S&P avertit cependant que la dynamique pourrait être fragilisée en cas de dérapage budgétaire, d’alourdissement du service de la dette ou de sorties de capitaux. L’agence prévient qu’elle pourrait ramener les perspectives à « stables » si les risques pesant sur la mise en œuvre du programme de réformes augmentent ou si la capacité du pays à honorer ses engagements financiers se détériore. À l’inverse, une amélioration de la note pourrait intervenir dans les douze prochains mois si les progrès budgétaires et extérieurs se consolident et si l’économie dépasse les attentes.
Les réformes fiscales introduites récemment, notamment la loi portant création du Nigeria Revenue Service et les textes modernisant l’administration fiscale, devraient contribuer à renforcer les recettes et à clarifier les responsabilités en matière de collecte des impôts. S&P table sur un déficit public moyen de 3,2 % du PIB entre 2025 et 2028, tout en estimant que les dépenses liées aux élections générales de 2027 ne devraient pas provoquer de dérapage majeur. Le poids du service de la dette reste cependant très élevé, mais l’amélioration attendue des liquidités pourrait réduire les tensions budgétaires.
Le secteur pétrolier, longtemps affaibli par le vol de brut et les défaillances opérationnelles, montre aussi des signes tangibles de reprise. La production a augmenté à 1,60 million de barils par jour, contre 1,38 million en 2022, grâce aux efforts de sécurisation. La raffinerie de Dangote, désormais opérationnelle, devrait progressivement monter en puissance pour atteindre sa capacité annuelle de 650 millions de barils, tandis que la réhabilitation des raffineries de Port Harcourt, Warri et Kaduna devrait renforcer les capacités nationales de raffinage. Pour S&P, ces avancées, combinées à une croissance non pétrolière plus soutenue et à un PIB rebasé, témoignent d’une économie plus diversifiée et plus résiliente.
Malgré ces progrès, le Nigeria demeure confronté à d’importantes faiblesses structurelles. Le PIB par habitant stagne autour de 1 200 dollars, les niveaux de pauvreté restent élevés et l’inflation, bien que sur la pente descendante, devrait rester supérieure à 20 % en 2025 et 2026. Le poids de l’économie informelle complique la mobilisation des recettes mais atténue certains chocs. L’agence souligne que les vulnérabilités structurelles ne se résorberont que graduellement, alors que la qualité des données statistiques continue de limiter la précision des analyses.

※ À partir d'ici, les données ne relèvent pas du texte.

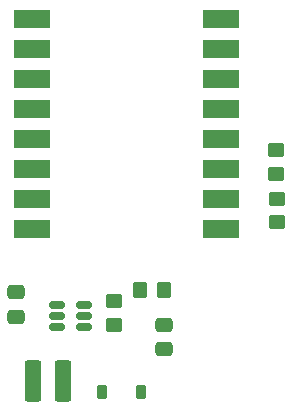
<source format=gbr>
%TF.GenerationSoftware,KiCad,Pcbnew,9.0.2*%
%TF.CreationDate,2025-08-08T22:56:01+08:00*%
%TF.ProjectId,lipo-chargable-espc3-weather-station,6c69706f-2d63-4686-9172-6761626c652d,rev?*%
%TF.SameCoordinates,Original*%
%TF.FileFunction,Paste,Top*%
%TF.FilePolarity,Positive*%
%FSLAX46Y46*%
G04 Gerber Fmt 4.6, Leading zero omitted, Abs format (unit mm)*
G04 Created by KiCad (PCBNEW 9.0.2) date 2025-08-08 22:56:01*
%MOMM*%
%LPD*%
G01*
G04 APERTURE LIST*
G04 Aperture macros list*
%AMRoundRect*
0 Rectangle with rounded corners*
0 $1 Rounding radius*
0 $2 $3 $4 $5 $6 $7 $8 $9 X,Y pos of 4 corners*
0 Add a 4 corners polygon primitive as box body*
4,1,4,$2,$3,$4,$5,$6,$7,$8,$9,$2,$3,0*
0 Add four circle primitives for the rounded corners*
1,1,$1+$1,$2,$3*
1,1,$1+$1,$4,$5*
1,1,$1+$1,$6,$7*
1,1,$1+$1,$8,$9*
0 Add four rect primitives between the rounded corners*
20,1,$1+$1,$2,$3,$4,$5,0*
20,1,$1+$1,$4,$5,$6,$7,0*
20,1,$1+$1,$6,$7,$8,$9,0*
20,1,$1+$1,$8,$9,$2,$3,0*%
G04 Aperture macros list end*
%ADD10R,3.025000X1.524000*%
%ADD11RoundRect,0.250000X0.475000X-0.337500X0.475000X0.337500X-0.475000X0.337500X-0.475000X-0.337500X0*%
%ADD12RoundRect,0.250000X-0.450000X0.350000X-0.450000X-0.350000X0.450000X-0.350000X0.450000X0.350000X0*%
%ADD13RoundRect,0.250000X0.350000X0.450000X-0.350000X0.450000X-0.350000X-0.450000X0.350000X-0.450000X0*%
%ADD14RoundRect,0.150000X0.512500X0.150000X-0.512500X0.150000X-0.512500X-0.150000X0.512500X-0.150000X0*%
%ADD15RoundRect,0.210000X-0.490000X-1.540000X0.490000X-1.540000X0.490000X1.540000X-0.490000X1.540000X0*%
%ADD16RoundRect,0.225000X0.225000X0.375000X-0.225000X0.375000X-0.225000X-0.375000X0.225000X-0.375000X0*%
G04 APERTURE END LIST*
D10*
%TO.C,U2*%
X161604200Y-101047200D03*
X161604200Y-98507200D03*
X161604200Y-95967200D03*
X161604200Y-93427200D03*
X161604200Y-88347200D03*
X161604200Y-90887200D03*
X145634200Y-83267200D03*
X161604200Y-83267200D03*
X145634200Y-85807200D03*
X145634200Y-88347200D03*
X145634200Y-90887200D03*
X145634200Y-93427200D03*
X145634200Y-95967200D03*
X145634200Y-98507200D03*
X145634200Y-101047200D03*
X161604200Y-85807200D03*
%TD*%
D11*
%TO.C,C1*%
X144221200Y-108479500D03*
X144221200Y-106404500D03*
%TD*%
D12*
%TO.C,R3*%
X166303000Y-94405002D03*
X166303000Y-96405002D03*
%TD*%
D13*
%TO.C,R1*%
X156752800Y-106222800D03*
X154752800Y-106222800D03*
%TD*%
D12*
%TO.C,R4*%
X166319200Y-98501201D03*
X166319200Y-100501201D03*
%TD*%
%TO.C,R2*%
X152552400Y-107153200D03*
X152552400Y-109153200D03*
%TD*%
D14*
%TO.C,U1*%
X149981500Y-109357200D03*
X149981500Y-108407200D03*
X149981500Y-107457200D03*
X147706500Y-107457200D03*
X147706500Y-108407200D03*
X147706500Y-109357200D03*
%TD*%
D15*
%TO.C,L1*%
X145664400Y-113893600D03*
X148264400Y-113893600D03*
%TD*%
D16*
%TO.C,D1*%
X154862800Y-114858800D03*
X151562800Y-114858800D03*
%TD*%
D11*
%TO.C,C2*%
X156819600Y-111244200D03*
X156819600Y-109169200D03*
%TD*%
M02*

</source>
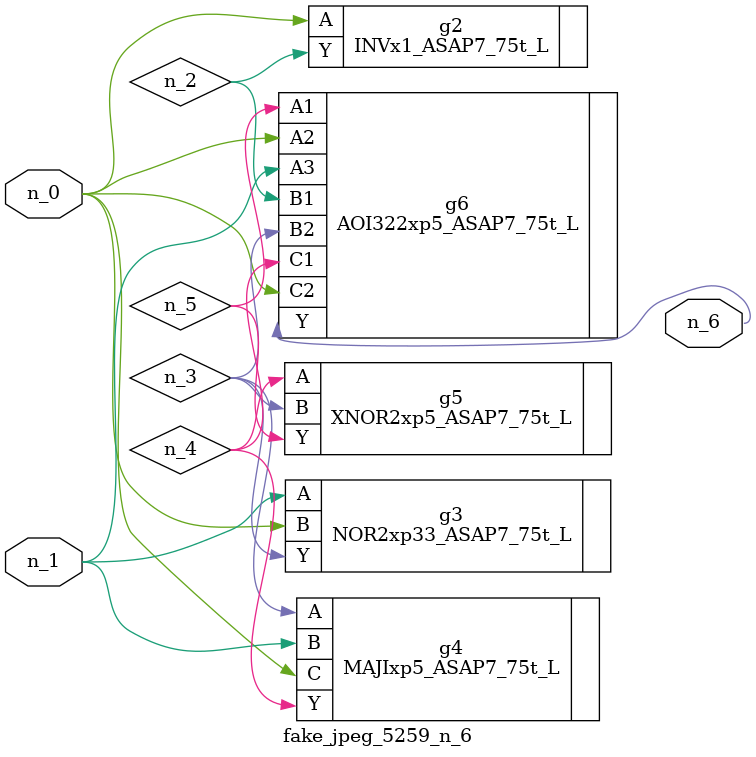
<source format=v>
module fake_jpeg_5259_n_6 (n_0, n_1, n_6);

input n_0;
input n_1;

output n_6;

wire n_3;
wire n_2;
wire n_4;
wire n_5;

INVx1_ASAP7_75t_L g2 ( 
.A(n_0),
.Y(n_2)
);

NOR2xp33_ASAP7_75t_L g3 ( 
.A(n_1),
.B(n_0),
.Y(n_3)
);

MAJIxp5_ASAP7_75t_L g4 ( 
.A(n_3),
.B(n_1),
.C(n_0),
.Y(n_4)
);

XNOR2xp5_ASAP7_75t_L g5 ( 
.A(n_4),
.B(n_3),
.Y(n_5)
);

AOI322xp5_ASAP7_75t_L g6 ( 
.A1(n_5),
.A2(n_0),
.A3(n_1),
.B1(n_2),
.B2(n_3),
.C1(n_4),
.C2(n_0),
.Y(n_6)
);


endmodule
</source>
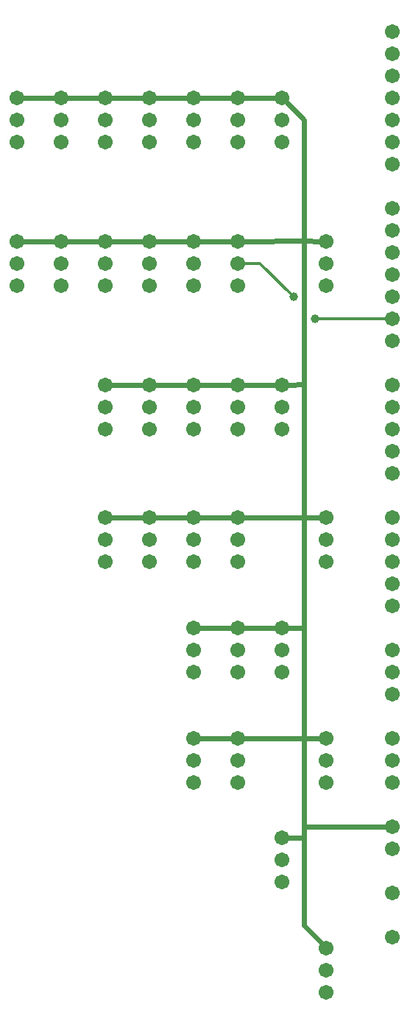
<source format=gtl>
G04 MADE WITH FRITZING*
G04 WWW.FRITZING.ORG*
G04 DOUBLE SIDED*
G04 HOLES PLATED*
G04 CONTOUR ON CENTER OF CONTOUR VECTOR*
%ASAXBY*%
%FSLAX23Y23*%
%MOIN*%
%OFA0B0*%
%SFA1.0B1.0*%
%ADD10C,0.067559*%
%ADD11C,0.039370*%
%ADD12C,0.024000*%
%ADD13C,0.012000*%
%LNCOPPER1*%
G90*
G70*
G54D10*
X2054Y910D03*
X2054Y810D03*
X1754Y3560D03*
X1754Y3460D03*
X1754Y3360D03*
X1554Y4210D03*
X1554Y4110D03*
X1554Y4010D03*
X1354Y4210D03*
X1354Y4110D03*
X1354Y4010D03*
X1354Y3560D03*
X1354Y3460D03*
X1354Y3360D03*
X1154Y4210D03*
X1154Y4110D03*
X1154Y4010D03*
X1154Y3560D03*
X1154Y3460D03*
X1154Y3360D03*
X954Y4210D03*
X954Y4110D03*
X954Y4010D03*
X954Y3560D03*
X954Y3460D03*
X954Y3360D03*
X354Y4210D03*
X354Y4110D03*
X354Y4010D03*
X354Y3560D03*
X354Y3460D03*
X354Y3360D03*
X554Y3560D03*
X554Y3460D03*
X554Y3360D03*
X554Y4210D03*
X554Y4110D03*
X554Y4010D03*
X754Y4210D03*
X754Y4110D03*
X754Y4010D03*
X2054Y4510D03*
X2054Y4410D03*
X2054Y4310D03*
X2054Y4210D03*
X2054Y4110D03*
X2054Y4010D03*
X2054Y3910D03*
X2054Y610D03*
X2054Y2310D03*
X2054Y2210D03*
X2054Y2110D03*
X2054Y2010D03*
X2054Y1910D03*
X2054Y3710D03*
X2054Y3610D03*
X2054Y3510D03*
X2054Y3410D03*
X2054Y3310D03*
X2054Y3210D03*
X2054Y3110D03*
X2054Y2910D03*
X2054Y2810D03*
X2054Y2710D03*
X2054Y2610D03*
X2054Y2510D03*
X2054Y1310D03*
X2054Y1210D03*
X2054Y1110D03*
X2054Y410D03*
X2054Y1710D03*
X2054Y1610D03*
X2054Y1510D03*
X754Y3560D03*
X754Y3460D03*
X754Y3360D03*
X754Y2910D03*
X754Y2810D03*
X754Y2710D03*
X954Y2910D03*
X954Y2810D03*
X954Y2710D03*
X1154Y2910D03*
X1154Y2810D03*
X1154Y2710D03*
X1354Y2910D03*
X1354Y2810D03*
X1354Y2710D03*
X1554Y2910D03*
X1554Y2810D03*
X1554Y2710D03*
X754Y2310D03*
X754Y2210D03*
X754Y2110D03*
X954Y2310D03*
X954Y2210D03*
X954Y2110D03*
X1154Y2310D03*
X1154Y2210D03*
X1154Y2110D03*
X1354Y2310D03*
X1354Y2210D03*
X1354Y2110D03*
X1754Y2310D03*
X1754Y2210D03*
X1754Y2110D03*
X1154Y1810D03*
X1154Y1710D03*
X1154Y1610D03*
X1354Y1810D03*
X1354Y1710D03*
X1354Y1610D03*
X1554Y1810D03*
X1554Y1710D03*
X1554Y1610D03*
X1154Y1310D03*
X1154Y1210D03*
X1154Y1110D03*
X1354Y1310D03*
X1354Y1210D03*
X1354Y1110D03*
X1754Y1310D03*
X1754Y1210D03*
X1754Y1110D03*
X1554Y860D03*
X1554Y760D03*
X1554Y660D03*
X1754Y360D03*
X1754Y260D03*
X1754Y160D03*
G54D11*
X1605Y3309D03*
X1704Y3209D03*
G54D12*
X530Y4210D02*
X379Y4210D01*
D02*
X579Y4210D02*
X730Y4210D01*
D02*
X779Y4210D02*
X930Y4210D01*
D02*
X779Y3560D02*
X930Y3560D01*
D02*
X979Y4210D02*
X1130Y4210D01*
D02*
X979Y3560D02*
X1130Y3560D01*
D02*
X1179Y4210D02*
X1330Y4210D01*
D02*
X1179Y3560D02*
X1330Y3560D01*
D02*
X1379Y4210D02*
X1530Y4210D01*
D02*
X579Y3560D02*
X730Y3560D01*
D02*
X530Y3560D02*
X379Y3560D01*
D02*
X1653Y461D02*
X1737Y378D01*
D02*
X1654Y2310D02*
X1653Y1809D01*
D02*
X1653Y1309D02*
X1653Y909D01*
D02*
X1653Y3561D02*
X1730Y3560D01*
D02*
X1379Y2310D02*
X1654Y2310D01*
D02*
X1379Y1310D02*
X1653Y1309D01*
D02*
X1653Y3561D02*
X1653Y4109D01*
D02*
X1653Y1809D02*
X1579Y1810D01*
D02*
X1379Y3560D02*
X1653Y3561D01*
D02*
X1653Y3561D02*
X1654Y2911D01*
D02*
X1653Y4109D02*
X1572Y4192D01*
D02*
X1653Y909D02*
X2030Y910D01*
D02*
X1653Y1809D02*
X1653Y1309D01*
D02*
X1654Y2911D02*
X1654Y2310D01*
D02*
X1653Y1309D02*
X1730Y1310D01*
D02*
X1654Y2310D02*
X1730Y2310D01*
D02*
X1653Y859D02*
X1579Y860D01*
D02*
X1653Y859D02*
X1653Y461D01*
D02*
X1653Y909D02*
X1653Y859D01*
D02*
X1379Y2910D02*
X1530Y2910D01*
D02*
X1654Y2911D02*
X1579Y2910D01*
D02*
X1179Y2310D02*
X1330Y2310D01*
D02*
X930Y2910D02*
X779Y2910D01*
D02*
X1130Y2910D02*
X979Y2910D01*
D02*
X1330Y2910D02*
X1179Y2910D01*
D02*
X930Y2310D02*
X779Y2310D01*
D02*
X979Y2310D02*
X1130Y2310D01*
D02*
X1330Y1810D02*
X1179Y1810D01*
D02*
X1379Y1810D02*
X1530Y1810D01*
D02*
X1330Y1310D02*
X1179Y1310D01*
G54D13*
D02*
X1454Y3460D02*
X1374Y3460D01*
D02*
X2035Y3210D02*
X1718Y3209D01*
D02*
X1595Y3319D02*
X1454Y3460D01*
G04 End of Copper1*
M02*
</source>
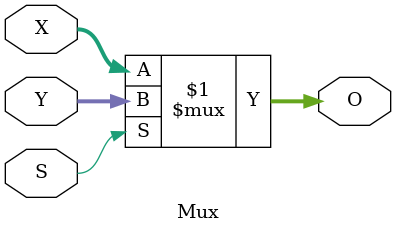
<source format=v>
module Mux(X, Y, S, O);
  
  input [63:0] X;
  input [63:0] Y;
  input S;
  output [63:0] O;
  
  assign O = S ? Y : X;
endmodule
</source>
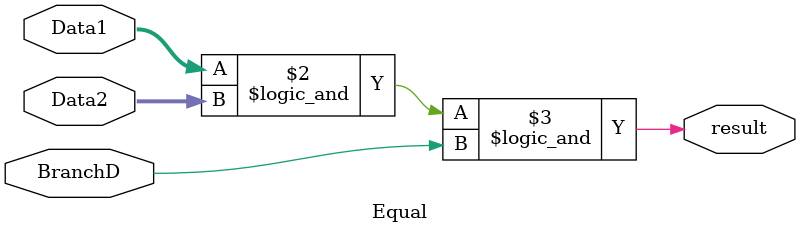
<source format=v>
`timescale 1ns / 1ps
module Equal(
    input BranchD,
	 input [31:0] Data1,
	 input [31:0] Data2,
	 output reg result
	 );

always@(*)
	begin
	result = Data1 && Data2 && BranchD;
	end

endmodule

</source>
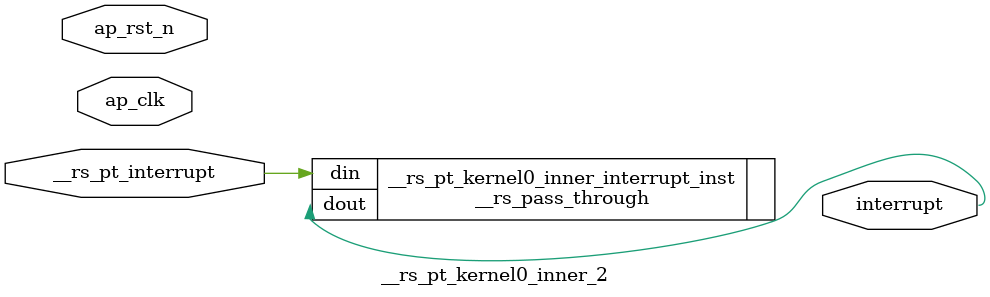
<source format=v>
`timescale 1 ns / 1 ps
/**   Generated by RapidStream   **/
module __rs_pt_kernel0_inner_2 #(
    parameter C_S_AXI_CONTROL_DATA_WIDTH  = 32,
    parameter C_S_AXI_CONTROL_ADDR_WIDTH  = 6,
    parameter C_S_AXI_DATA_WIDTH          = 32,
    parameter C_S_AXI_CONTROL_WSTRB_WIDTH = 4,
    parameter C_S_AXI_WSTRB_WIDTH         = 4
) (
    input wire  __rs_pt_interrupt,
    input wire  ap_clk,
    input wire  ap_rst_n,
    output wire interrupt
);




__rs_pass_through #(
    .WIDTH (1)
) __rs_pt_kernel0_inner_interrupt_inst /**   Generated by RapidStream   **/ (
    .din  (__rs_pt_interrupt),
    .dout (interrupt)
);

endmodule  // __rs_pt_kernel0_inner_2
</source>
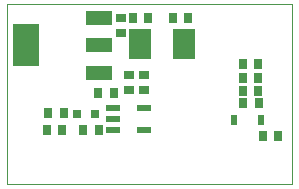
<source format=gtp>
G75*
%MOIN*%
%OFA0B0*%
%FSLAX25Y25*%
%IPPOS*%
%LPD*%
%AMOC8*
5,1,8,0,0,1.08239X$1,22.5*
%
%ADD10C,0.00000*%
%ADD11R,0.08800X0.04800*%
%ADD12R,0.08661X0.14173*%
%ADD13R,0.07480X0.10000*%
%ADD14R,0.03150X0.03150*%
%ADD15R,0.02756X0.03543*%
%ADD16R,0.03543X0.02756*%
%ADD17R,0.02480X0.03268*%
%ADD18R,0.04724X0.02165*%
D10*
X0001351Y0007367D02*
X0096351Y0007367D01*
X0096351Y0067367D01*
X0001351Y0067367D01*
X0001351Y0007367D01*
D11*
X0031904Y0044612D03*
X0031904Y0053712D03*
X0031904Y0062812D03*
D12*
X0007503Y0053712D03*
D13*
X0045577Y0054322D03*
X0060144Y0054322D03*
D14*
X0030604Y0030967D03*
X0024698Y0030967D03*
D15*
X0020210Y0031167D03*
X0015092Y0031167D03*
X0014542Y0025367D03*
X0019660Y0025367D03*
X0026748Y0025382D03*
X0031866Y0025382D03*
X0031792Y0037867D03*
X0036910Y0037867D03*
X0056632Y0062769D03*
X0061750Y0062769D03*
X0048450Y0062864D03*
X0043332Y0062864D03*
X0079846Y0047452D03*
X0084965Y0047452D03*
X0084978Y0042874D03*
X0079859Y0042874D03*
X0079904Y0038664D03*
X0085022Y0038664D03*
X0085192Y0034369D03*
X0080074Y0034369D03*
X0086667Y0023449D03*
X0091785Y0023449D03*
D16*
X0046851Y0038808D03*
X0041851Y0038708D03*
X0041851Y0043826D03*
X0046851Y0043926D03*
X0039213Y0057767D03*
X0039213Y0062886D03*
D17*
X0076985Y0028889D03*
X0086041Y0028889D03*
D18*
X0046969Y0025377D03*
X0036732Y0025377D03*
X0036732Y0029117D03*
X0036732Y0032857D03*
X0046969Y0032857D03*
M02*

</source>
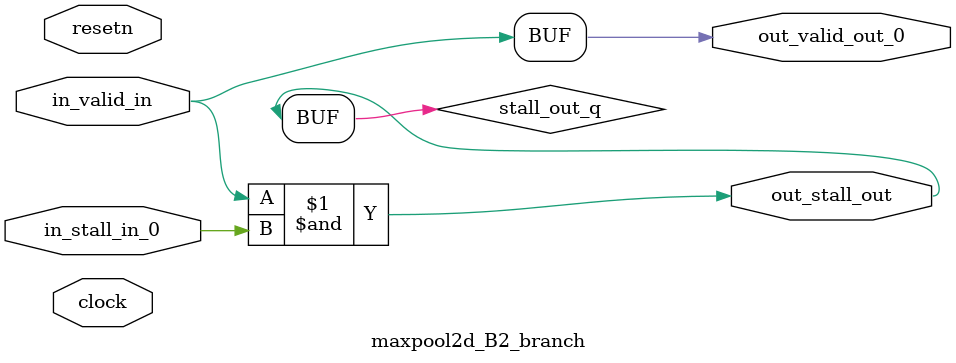
<source format=sv>



(* altera_attribute = "-name AUTO_SHIFT_REGISTER_RECOGNITION OFF; -name MESSAGE_DISABLE 10036; -name MESSAGE_DISABLE 10037; -name MESSAGE_DISABLE 14130; -name MESSAGE_DISABLE 14320; -name MESSAGE_DISABLE 15400; -name MESSAGE_DISABLE 14130; -name MESSAGE_DISABLE 10036; -name MESSAGE_DISABLE 12020; -name MESSAGE_DISABLE 12030; -name MESSAGE_DISABLE 12010; -name MESSAGE_DISABLE 12110; -name MESSAGE_DISABLE 14320; -name MESSAGE_DISABLE 13410; -name MESSAGE_DISABLE 113007; -name MESSAGE_DISABLE 10958" *)
module maxpool2d_B2_branch (
    input wire [0:0] in_stall_in_0,
    input wire [0:0] in_valid_in,
    output wire [0:0] out_stall_out,
    output wire [0:0] out_valid_out_0,
    input wire clock,
    input wire resetn
    );

    wire [0:0] stall_out_q;


    // stall_out(LOGICAL,6)
    assign stall_out_q = in_valid_in & in_stall_in_0;

    // out_stall_out(GPOUT,4)
    assign out_stall_out = stall_out_q;

    // out_valid_out_0(GPOUT,5)
    assign out_valid_out_0 = in_valid_in;

endmodule

</source>
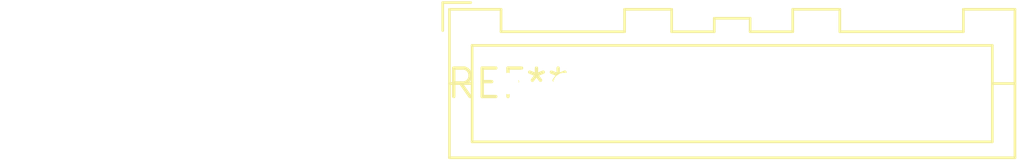
<source format=kicad_pcb>
(kicad_pcb (version 20240108) (generator pcbnew)

  (general
    (thickness 1.6)
  )

  (paper "A4")
  (layers
    (0 "F.Cu" signal)
    (31 "B.Cu" signal)
    (32 "B.Adhes" user "B.Adhesive")
    (33 "F.Adhes" user "F.Adhesive")
    (34 "B.Paste" user)
    (35 "F.Paste" user)
    (36 "B.SilkS" user "B.Silkscreen")
    (37 "F.SilkS" user "F.Silkscreen")
    (38 "B.Mask" user)
    (39 "F.Mask" user)
    (40 "Dwgs.User" user "User.Drawings")
    (41 "Cmts.User" user "User.Comments")
    (42 "Eco1.User" user "User.Eco1")
    (43 "Eco2.User" user "User.Eco2")
    (44 "Edge.Cuts" user)
    (45 "Margin" user)
    (46 "B.CrtYd" user "B.Courtyard")
    (47 "F.CrtYd" user "F.Courtyard")
    (48 "B.Fab" user)
    (49 "F.Fab" user)
    (50 "User.1" user)
    (51 "User.2" user)
    (52 "User.3" user)
    (53 "User.4" user)
    (54 "User.5" user)
    (55 "User.6" user)
    (56 "User.7" user)
    (57 "User.8" user)
    (58 "User.9" user)
  )

  (setup
    (pad_to_mask_clearance 0)
    (pcbplotparams
      (layerselection 0x00010fc_ffffffff)
      (plot_on_all_layers_selection 0x0000000_00000000)
      (disableapertmacros false)
      (usegerberextensions false)
      (usegerberattributes false)
      (usegerberadvancedattributes false)
      (creategerberjobfile false)
      (dashed_line_dash_ratio 12.000000)
      (dashed_line_gap_ratio 3.000000)
      (svgprecision 4)
      (plotframeref false)
      (viasonmask false)
      (mode 1)
      (useauxorigin false)
      (hpglpennumber 1)
      (hpglpenspeed 20)
      (hpglpendiameter 15.000000)
      (dxfpolygonmode false)
      (dxfimperialunits false)
      (dxfusepcbnewfont false)
      (psnegative false)
      (psa4output false)
      (plotreference false)
      (plotvalue false)
      (plotinvisibletext false)
      (sketchpadsonfab false)
      (subtractmaskfromsilk false)
      (outputformat 1)
      (mirror false)
      (drillshape 1)
      (scaleselection 1)
      (outputdirectory "")
    )
  )

  (net 0 "")

  (footprint "JST_XA_B09B-XASK-1_1x09_P2.50mm_Vertical" (layer "F.Cu") (at 0 0))

)

</source>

S&P s’attend à ce que le gouvernement Tinubu poursuive son programme de réformes, même si la cadence pourrait ralentir à l’approche des élections de 2027. L’agence estime toutefois que si le pays maintient son cap, les perspectives pourraient continuer de s’améliorer. « L’amélioration de la confiance et les gains de production de pétrole devraient soutenir une croissance moyenne de 3,7 % sur la période 2025-2028 », conclut-elle.
En août 2023, S&P avait déjà revu les perspectives du Nigeria de négatives à stables, après les avoir abaissées quelques mois plus tôt en raison des pressions budgétaires et d’une disponibilité limitée de devises. Malgré l’amélioration des signaux économiques, le pays affichait encore un déficit de 4,0 milliards de nairas au premier trimestre 2023, selon la Banque centrale du Nigeria. Mais pour la première fois depuis plusieurs années, l’agence entrevoit désormais la possibilité d’un relèvement de la notation si les réformes s’enracinent et si la trajectoire actuelle se confirme.